American Journal of Community Psychology | 2013
Alice J. Hausman; Courtney N. Baker; Eugene Komaroff; Nicole Thomas; Terry Guerra; Bernadette Hohl; Stephen S. Leff
Community-Based Participatory Research is a research paradigm that encourages community participation in designing and implementing evaluation research, though the actual outcome measures usually reflect the “external” academic researchers’ view of program effect and the policy-makers’ needs for decision-making. This paper describes a replicable process by which existing standardized psychometric scales commonly used in youth-related intervention programs were modified to measure indicators of program success defined by community partners. This study utilizes a secondary analysis of data gathered in the context of a community-based youth violence prevention program. Data were retooled into new measures developed using items from the Alabama Parenting Questionnaire, the Hare Area Specific Self-Esteem Scale, and the Youth Asset Survey. These measures evaluated two community-defined outcome indicators, “More Parental Involvement” and “Showing Kids Love.” Results showed that existing scale items can be re-organized to create measures of community-defined outcomes that are psychometrically reliable and valid. Results also show that the community definitions of parent or parenting caregivers exemplified by the two indicators are similar to how these constructs have been defined in previous research, but they are not synonymous. There are nuanced differences that are important and worthy of better understanding, in part through better measurement.
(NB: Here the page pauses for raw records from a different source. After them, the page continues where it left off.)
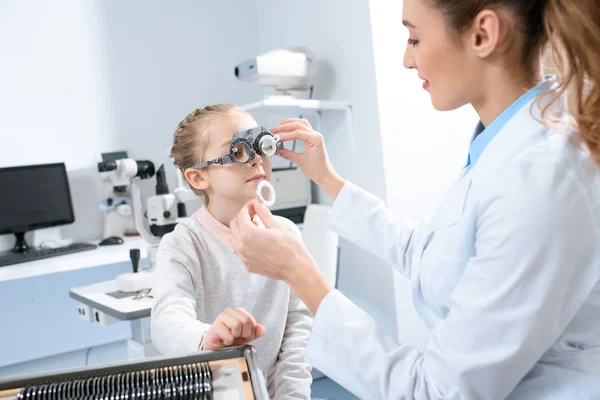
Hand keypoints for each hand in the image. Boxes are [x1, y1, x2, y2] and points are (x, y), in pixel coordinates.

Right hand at [201, 307, 264, 350]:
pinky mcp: (215, 327)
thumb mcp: (245, 337)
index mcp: (239, 312)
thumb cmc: (230, 339)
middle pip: (245, 320)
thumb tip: (261, 329)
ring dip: (235, 336)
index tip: (243, 335)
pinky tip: (224, 340)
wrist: (216, 348)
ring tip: (230, 337)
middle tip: (236, 337)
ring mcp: (221, 318)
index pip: (251, 320)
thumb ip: (255, 332)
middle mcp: (230, 312)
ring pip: (237, 324)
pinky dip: (228, 341)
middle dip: (243, 333)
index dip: (249, 331)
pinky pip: (229, 335)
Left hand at [230, 199, 332, 313]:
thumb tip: (257, 203)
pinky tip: (257, 241)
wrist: (296, 269)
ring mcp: (244, 258)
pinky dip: (244, 242)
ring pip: (234, 238)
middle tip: (255, 214)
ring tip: (256, 228)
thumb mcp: (278, 226)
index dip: (248, 207)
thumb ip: (264, 213)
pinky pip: (240, 250)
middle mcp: (242, 247)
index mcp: (249, 235)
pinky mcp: (247, 265)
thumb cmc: (291, 249)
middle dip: (243, 217)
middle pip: (234, 225)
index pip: (241, 215)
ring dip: (242, 230)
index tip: (254, 206)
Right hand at [272, 118, 345, 199]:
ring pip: (302, 124)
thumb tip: (278, 151)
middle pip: (298, 125)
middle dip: (285, 127)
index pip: (297, 133)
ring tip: (280, 124)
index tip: (277, 139)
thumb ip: (287, 154)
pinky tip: (289, 128)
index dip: (285, 136)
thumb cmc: (318, 169)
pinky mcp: (313, 139)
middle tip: (275, 130)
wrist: (325, 175)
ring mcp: (315, 136)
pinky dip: (296, 127)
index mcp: (315, 139)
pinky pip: (304, 128)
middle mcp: (316, 135)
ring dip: (291, 123)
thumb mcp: (300, 161)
Journal of Immigrant and Minority Health | 2010
Kenneth Simbiri; Alice J. Hausman; Rose O. Wadenya; Jeffrey Lidicker
Objectives To describe the social and cultural differences between Anglophone and Francophone African immigrants which define the impediments that Francophone African immigrants face trying to access health and human services in Philadelphia, Pennsylvania. Methods Surveys and personal interviews were administered to participants in social events, community meetings, and health centers. A Chi-squared analysis was used to contrast the communities. Results Francophone Africans demonstrated less acculturation, education, English fluency, and more legal documentation problems, and thus face greater challenges accessing health care. Anglophone Africans had a higher level of acculturation, fewer language problems, and perceived fewer barriers in accessing health care than Francophone Africans. Conclusions Educating new immigrants, through a more culturally sensitive infectious disease treatment and prevention program, is integral to achieving a higher access and utilization rates of available services; especially in recent Francophone immigrants. A larger study is needed to extend the findings to other cities where immigrants with similar backgrounds or acculturation issues reside.